If you are publishing by the ancillary path (Kindle, Nook, Lulu, Smashwords, or Blurb), you wonder who is buying your digital posted gems and where those distinguished yet singular souls live.
If you’re a publisher of others’ books, that buying knowledge is even more important because you have to send your authors their royalties!
Smashwords has been the most enigmatic to figure out. But I think I have it nailed, and I’ll share that with you if you too are smitten by curiosity or obligation.

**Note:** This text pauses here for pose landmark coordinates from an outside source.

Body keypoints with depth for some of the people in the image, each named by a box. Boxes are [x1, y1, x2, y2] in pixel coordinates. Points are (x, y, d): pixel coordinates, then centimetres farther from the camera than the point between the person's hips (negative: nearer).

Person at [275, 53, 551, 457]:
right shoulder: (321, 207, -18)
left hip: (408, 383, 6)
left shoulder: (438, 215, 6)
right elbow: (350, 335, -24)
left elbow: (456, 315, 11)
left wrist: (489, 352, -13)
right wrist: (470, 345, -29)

Presuming you have an account there, and books to sell, you can start by completing your login and heading to the dashboard page (choices are on the top horizontal line). The dashboard gives you the list of your products for sale through Smashwords. Look in the blue box to the left for “Select and Payment Record,” and open that. Voilá: in that box are links to open the last quarter sales report and/or the quarterly earnings mapping report. Just poke around in both to get a look at current and earlier sales.
What makes it more fun to review purchases from Smashwords is that it sells through many key distributors in North America, Europe, and Australia, and more… (So does Kindle.)

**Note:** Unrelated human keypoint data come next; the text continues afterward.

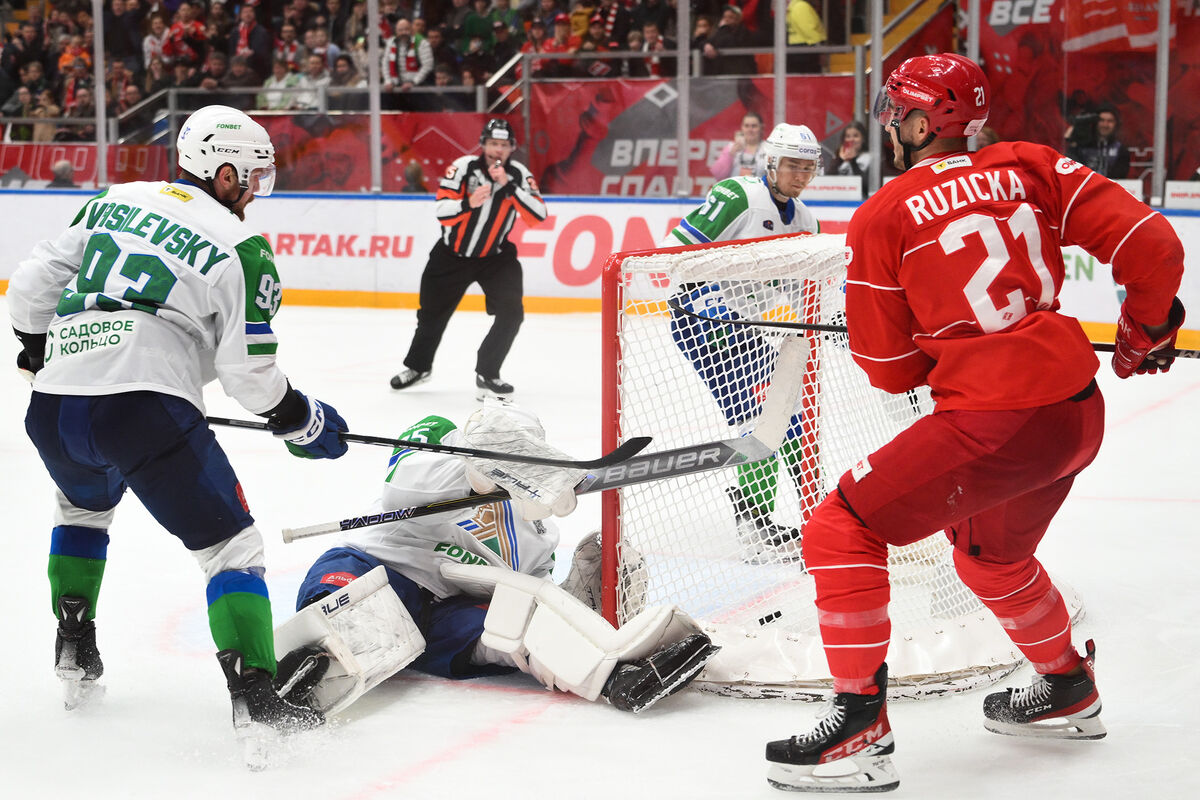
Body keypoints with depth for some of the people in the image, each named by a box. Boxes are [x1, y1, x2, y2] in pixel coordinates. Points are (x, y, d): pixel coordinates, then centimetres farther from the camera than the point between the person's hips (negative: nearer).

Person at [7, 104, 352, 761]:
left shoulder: (114, 203, 18)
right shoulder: (243, 250, 3)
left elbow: (31, 284, 20)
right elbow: (249, 370, -1)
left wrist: (38, 349, 38)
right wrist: (301, 422, 15)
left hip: (51, 409, 6)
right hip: (146, 407, -6)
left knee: (83, 504, 37)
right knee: (230, 544, 3)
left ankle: (73, 648, 34)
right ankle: (253, 696, -10)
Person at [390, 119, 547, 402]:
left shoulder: (519, 174, -12)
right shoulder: (464, 167, -17)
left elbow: (538, 215, -23)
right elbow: (442, 213, -21)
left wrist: (509, 185, -31)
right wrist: (468, 203, -40)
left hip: (496, 256, 1)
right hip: (453, 254, -1)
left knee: (511, 312, -18)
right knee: (433, 312, 13)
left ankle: (487, 375, -7)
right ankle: (418, 366, 38)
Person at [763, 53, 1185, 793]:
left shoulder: (884, 216, -3)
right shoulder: (1033, 168, 8)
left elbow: (891, 370, 1)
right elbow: (1154, 246, 3)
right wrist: (1144, 335, 21)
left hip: (992, 421, -7)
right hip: (1080, 414, 7)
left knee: (841, 532, 1)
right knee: (990, 553, 32)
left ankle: (861, 728, -4)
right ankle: (1068, 693, 50)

The spreadsheet tells all. Who bought what and when, and whether the sale was through Smashwords, Apple, Sony, Kobo, Diesel, or Barnes and Noble. The spreadsheet is divided into columns headed by author, price, quantity, amount (that you charge, retail), coupons, three discount cuts, an affiliate cut, transFee, vat (taxes), currency, the final amount you receive is US dollars, and the recording date. If your book sells in euros or Canadian dollars, those are also converted into USD before you receive your quarterly PayPal deposit.
I was surprised to see how widely our sales were distributed, and particularly pleased that through the Premium Catalog we were selling a lot to Apple, Sony, and Kobo. I think we compete with ourselves at Barnes and Noble (since we post at Pubit!—Nook), and we have sold only four items directly by Smashwords (where all earn 85% of the royalty). I was pleased to see that the extra work you must do to get your books up-graded to make that catalog (which is free) does in fact pay off with sales.

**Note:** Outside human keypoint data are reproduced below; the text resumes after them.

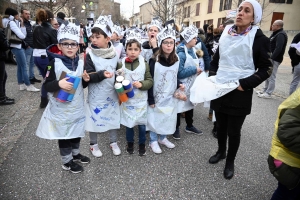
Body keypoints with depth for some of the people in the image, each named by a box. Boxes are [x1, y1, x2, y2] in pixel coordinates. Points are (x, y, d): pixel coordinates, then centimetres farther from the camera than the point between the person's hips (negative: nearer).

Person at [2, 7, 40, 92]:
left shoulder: (14, 22, 13)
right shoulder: (12, 23, -13)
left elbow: (23, 35, 8)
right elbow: (22, 36, -20)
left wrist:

I also like that Smashwords doesn’t list a sale until the money is actually collected. Most of the other like publishers announce a sale but often pay it a month (or two) later. Confusing. What I don’t like is that it takes several months for the most recent sales reports to be broken down into buyers and titles. I know what I will receive for the first quarter of 2012 (the global amount was just deposited in my account) but I must wait for the details before I can assign that income to the royalty charts.
Who likes this seller/currency/foreign intrigue the most? My authors, when I share the distribution with them. I suspect that some of the five are already working on an accent for when they travel, hoping to find their tomes in bookstores abroad!
Nothing profound here, just an improved reporting process by Smashwords that almost puts flesh on our book buyers. I hope this makes your hunt, for royalty designation or just curiosity, easier to do.